__Exercise brief__. Copy out every line of text in the data below, character for character, and leave the pictures out of your answer.

__Data records__.
>>>
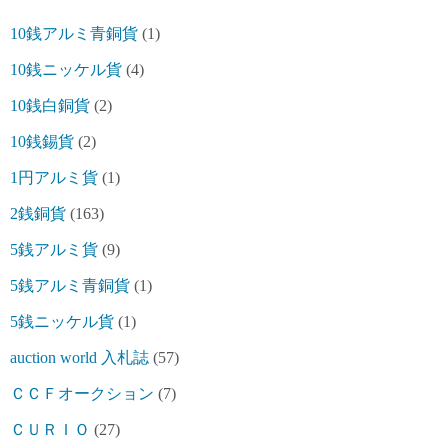
10銭アルミ青銅貨
(1)
10銭ニッケル貨
(4)
10銭白銅貨
(2)
10銭錫貨
(2)
1円アルミ貨
(1)
2銭銅貨
(163)
5銭アルミ貨
(9)
5銭アルミ青銅貨
(1)
5銭ニッケル貨
(1)
auction world 入札誌
(57)
ＣＣＦオークション
(7)
ＣＵＲＩＯ
(27)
<<<
__Result__.
10銭アルミ青銅貨
(1)
10銭ニッケル貨
(4)
10銭白銅貨
(2)
10銭錫貨
(2)
1円アルミ貨
(1)
2銭銅貨
(163)
5銭アルミ貨
(9)
5銭アルミ青銅貨
(1)
5銭ニッケル貨
(1)
auction world 入札誌
(57)
ＣＣＦオークション
(7)
ＣＵＲＩＯ
(27)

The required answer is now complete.